The “Always was, always will be Aboriginal land” phrase is an acknowledgement of the civilisation in this country that predated any European settlement. Aboriginal culture is the longest continuous and surviving culture in the history of humanity.

I am a white Australian. My family was brought out as convicts. I am ashamed of Australia’s colonial past and I am truly sorry to the Indigenous population for the hurts they have suffered. I can’t knowingly celebrate January 26 in the same way that I cannot celebrate April 25. Pain, even pain which I have not experienced, does not feel like something worth celebrating.

It doesn’t matter what changes are made. The victim industry is in full swing and would never be happy regardless of what was done.

Capital Retro8:36 am 29 Jan 19

Both “invasion day” and “reconciliation” have become victim industries.
I now wonder who really initiated this divisive concepts.

During my life I have had a lot on contact with aboriginal people in work, sport and simply friendships.
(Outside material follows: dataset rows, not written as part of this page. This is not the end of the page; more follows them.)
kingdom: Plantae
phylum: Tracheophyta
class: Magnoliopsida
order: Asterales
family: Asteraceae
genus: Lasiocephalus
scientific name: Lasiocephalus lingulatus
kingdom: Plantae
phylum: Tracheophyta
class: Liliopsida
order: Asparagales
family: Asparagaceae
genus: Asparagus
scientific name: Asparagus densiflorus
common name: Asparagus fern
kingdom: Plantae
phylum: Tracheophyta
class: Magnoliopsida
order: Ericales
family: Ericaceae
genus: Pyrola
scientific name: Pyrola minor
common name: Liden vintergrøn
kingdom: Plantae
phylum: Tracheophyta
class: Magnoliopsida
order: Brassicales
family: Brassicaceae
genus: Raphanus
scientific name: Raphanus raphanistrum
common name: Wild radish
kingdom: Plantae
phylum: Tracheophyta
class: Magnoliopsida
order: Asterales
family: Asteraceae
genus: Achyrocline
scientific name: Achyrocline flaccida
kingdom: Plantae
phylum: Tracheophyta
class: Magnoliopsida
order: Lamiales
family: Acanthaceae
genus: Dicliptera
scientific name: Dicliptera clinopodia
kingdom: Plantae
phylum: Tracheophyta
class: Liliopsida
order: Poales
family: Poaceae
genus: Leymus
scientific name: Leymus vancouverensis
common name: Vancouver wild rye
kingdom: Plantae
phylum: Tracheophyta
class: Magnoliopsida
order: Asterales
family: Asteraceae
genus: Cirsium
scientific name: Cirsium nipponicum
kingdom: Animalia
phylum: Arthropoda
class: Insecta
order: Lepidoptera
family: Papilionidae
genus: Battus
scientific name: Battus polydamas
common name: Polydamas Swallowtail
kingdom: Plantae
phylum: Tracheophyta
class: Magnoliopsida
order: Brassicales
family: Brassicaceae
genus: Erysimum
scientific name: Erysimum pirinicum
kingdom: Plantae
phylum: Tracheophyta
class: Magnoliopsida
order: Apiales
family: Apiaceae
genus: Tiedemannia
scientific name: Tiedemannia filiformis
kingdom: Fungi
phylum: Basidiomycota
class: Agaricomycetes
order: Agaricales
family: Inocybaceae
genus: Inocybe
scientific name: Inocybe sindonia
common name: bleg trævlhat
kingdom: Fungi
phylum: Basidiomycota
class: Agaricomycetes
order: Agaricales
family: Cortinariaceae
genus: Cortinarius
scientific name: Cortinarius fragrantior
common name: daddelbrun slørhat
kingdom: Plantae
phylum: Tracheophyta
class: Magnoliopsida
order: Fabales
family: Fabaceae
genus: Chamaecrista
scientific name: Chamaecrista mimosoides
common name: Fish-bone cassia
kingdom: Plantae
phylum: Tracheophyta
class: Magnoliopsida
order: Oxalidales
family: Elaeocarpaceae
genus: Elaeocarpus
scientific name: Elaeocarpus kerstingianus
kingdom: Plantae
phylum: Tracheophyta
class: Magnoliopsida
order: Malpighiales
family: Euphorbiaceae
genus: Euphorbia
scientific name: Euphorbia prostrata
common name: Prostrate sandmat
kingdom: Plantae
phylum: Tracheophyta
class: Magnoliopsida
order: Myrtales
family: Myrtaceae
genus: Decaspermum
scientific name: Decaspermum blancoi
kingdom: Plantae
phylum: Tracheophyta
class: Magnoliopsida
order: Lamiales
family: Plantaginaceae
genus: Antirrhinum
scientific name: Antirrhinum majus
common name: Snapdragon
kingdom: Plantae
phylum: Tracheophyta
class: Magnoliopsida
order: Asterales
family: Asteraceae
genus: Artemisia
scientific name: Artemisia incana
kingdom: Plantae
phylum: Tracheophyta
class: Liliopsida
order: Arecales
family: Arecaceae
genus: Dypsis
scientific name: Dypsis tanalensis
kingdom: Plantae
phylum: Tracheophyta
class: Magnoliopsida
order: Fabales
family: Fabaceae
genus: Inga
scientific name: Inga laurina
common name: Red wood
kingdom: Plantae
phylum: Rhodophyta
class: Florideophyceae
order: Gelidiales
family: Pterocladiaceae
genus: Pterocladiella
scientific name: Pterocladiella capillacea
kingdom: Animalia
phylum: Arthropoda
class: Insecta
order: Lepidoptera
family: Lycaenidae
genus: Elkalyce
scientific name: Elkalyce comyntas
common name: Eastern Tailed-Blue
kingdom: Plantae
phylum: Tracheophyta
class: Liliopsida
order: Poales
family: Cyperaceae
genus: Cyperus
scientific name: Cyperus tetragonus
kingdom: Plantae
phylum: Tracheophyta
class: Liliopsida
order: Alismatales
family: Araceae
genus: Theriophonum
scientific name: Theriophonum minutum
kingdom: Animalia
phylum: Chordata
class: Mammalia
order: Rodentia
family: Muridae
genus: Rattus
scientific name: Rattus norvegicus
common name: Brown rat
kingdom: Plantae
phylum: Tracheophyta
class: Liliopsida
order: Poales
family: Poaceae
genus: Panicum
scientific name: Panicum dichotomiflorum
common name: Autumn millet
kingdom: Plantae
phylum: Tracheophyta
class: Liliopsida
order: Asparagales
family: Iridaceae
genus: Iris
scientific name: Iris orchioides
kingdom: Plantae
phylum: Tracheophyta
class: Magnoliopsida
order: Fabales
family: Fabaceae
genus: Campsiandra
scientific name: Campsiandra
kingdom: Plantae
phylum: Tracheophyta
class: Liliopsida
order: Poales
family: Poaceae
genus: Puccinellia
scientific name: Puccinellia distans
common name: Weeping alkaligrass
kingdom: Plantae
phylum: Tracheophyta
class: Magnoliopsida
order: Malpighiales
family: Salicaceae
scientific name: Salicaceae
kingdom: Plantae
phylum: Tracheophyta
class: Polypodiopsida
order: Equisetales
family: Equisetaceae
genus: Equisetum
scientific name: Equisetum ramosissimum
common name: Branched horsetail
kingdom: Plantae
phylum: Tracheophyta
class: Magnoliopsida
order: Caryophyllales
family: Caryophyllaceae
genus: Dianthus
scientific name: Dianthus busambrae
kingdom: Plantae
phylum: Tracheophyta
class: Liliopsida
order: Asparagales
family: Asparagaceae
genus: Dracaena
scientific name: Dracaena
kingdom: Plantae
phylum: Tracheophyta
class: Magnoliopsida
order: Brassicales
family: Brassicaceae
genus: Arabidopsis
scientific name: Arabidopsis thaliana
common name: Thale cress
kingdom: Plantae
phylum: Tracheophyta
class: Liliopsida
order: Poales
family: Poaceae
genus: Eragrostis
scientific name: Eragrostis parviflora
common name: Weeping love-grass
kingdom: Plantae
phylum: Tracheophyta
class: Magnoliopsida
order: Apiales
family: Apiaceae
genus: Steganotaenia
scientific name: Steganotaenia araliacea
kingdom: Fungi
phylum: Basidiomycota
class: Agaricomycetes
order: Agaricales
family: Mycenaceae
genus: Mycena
Not once was this concept of “invasion” mentioned or discussed and neither was the equally fanciful notion that there were “frontier wars” .

So because indigenous people who you have met did not raise the issue of invasion that means it didn’t happen? I don’t think so. The fact that there are still some people who think that this country was not invaded indicates we still have a way to go in facing up to history. It doesn’t mean you have to feel guilty, however to deny there was an invasion is patently ridiculous.